I am figuring out how should I use bfloat16 or float32 on CPU training and inference.

That’s the code I use to test.

import torch
import time

tensor_size = (1000, 1000)
num_iterations = 100


def perform_operations(data):
    start_time = time.time()
    squared = torch.square(data)
    squared_time = time.time() - start_time

    start_time = time.time()
    summed = torch.sum(data)
    sum_time = time.time() - start_time

    start_time = time.time()
    averaged = torch.mean(data)
    mean_time = time.time() - start_time

    start_time = time.time()
    transpose = data.t()
    transpose_time = time.time() - start_time

    start_time = time.time()
    matmul_result = torch.matmul(data, transpose)
    matmul_time = time.time() - start_time
    return squared_time, sum_time, mean_time, transpose_time, matmul_time


bfloat16_times = [0.0] * 5
float32_times = [0.0] * 5

for i in range(num_iterations):
    data = torch.randn(tensor_size, dtype=torch.float32)
    data_bfloat16 = data.to(torch.bfloat16)

    bfloat16_op_times = perform_operations(data_bfloat16)
    for j in range(5):
        bfloat16_times[j] += bfloat16_op_times[j]

    float32_op_times = perform_operations(data)
    for j in range(5):
        float32_times[j] += float32_op_times[j]

bfloat16_times = [time / num_iterations for time in bfloat16_times]
float32_times = [time / num_iterations for time in float32_times]

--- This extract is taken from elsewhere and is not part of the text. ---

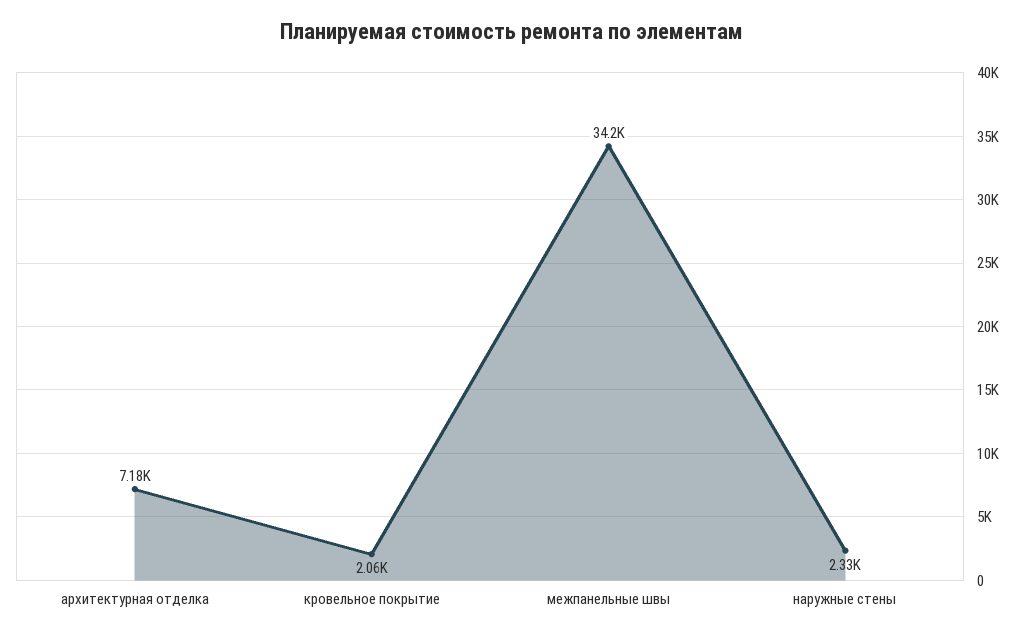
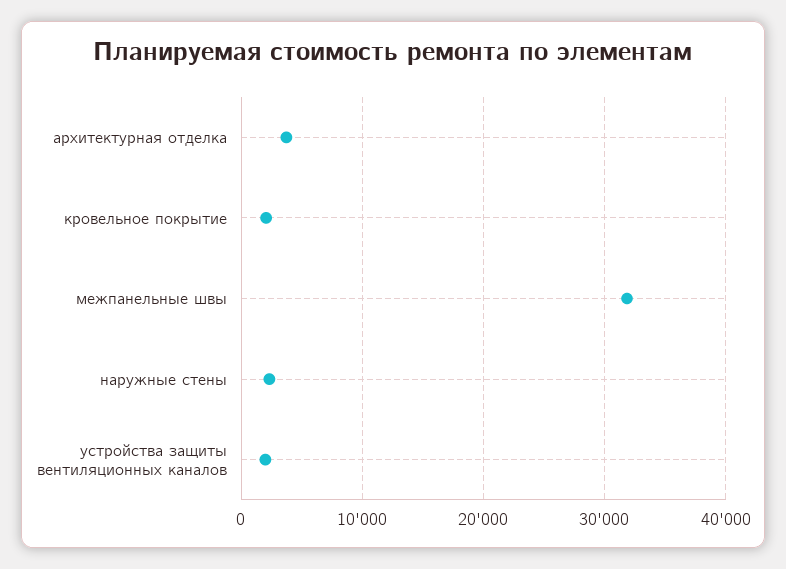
архитектурная отделка: 7180 -> 4000
межпанельные швы: 34200 -> 32000
устройства защиты вентиляционных каналов: none -> 2000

print("Average time for bfloat16:")
print("Squared: {:.6f} seconds".format(bfloat16_times[0]))
print("Sum: {:.6f} seconds".format(bfloat16_times[1]))
print("Mean: {:.6f} seconds".format(bfloat16_times[2]))
print("Transpose: {:.6f} seconds".format(bfloat16_times[3]))
print("Matmul: {:.6f} seconds".format(bfloat16_times[4]))
print()

print("Average time for float32:")
print("Squared: {:.6f} seconds".format(float32_times[0]))
print("Sum: {:.6f} seconds".format(float32_times[1]))
print("Mean: {:.6f} seconds".format(float32_times[2]))
print("Transpose: {:.6f} seconds".format(float32_times[3]))
print("Matmul: {:.6f} seconds".format(float32_times[4]))

And I got the result:

Average time for bfloat16:
Squared: 0.000355 seconds
Sum: 0.000183 seconds
Mean: 0.000237 seconds
Transpose: 0.000027 seconds
Matmul: 0.299079 seconds

Average time for float32:
Squared: 0.000585 seconds
Sum: 0.000239 seconds
Mean: 0.000123 seconds
Transpose: 0.000010 seconds
Matmul: 0.005496 seconds

I wonder why bfloat16 faster than float32 in all other operations except torch.matmul().
The code runs on an intel 9th-gen core i7 cpu.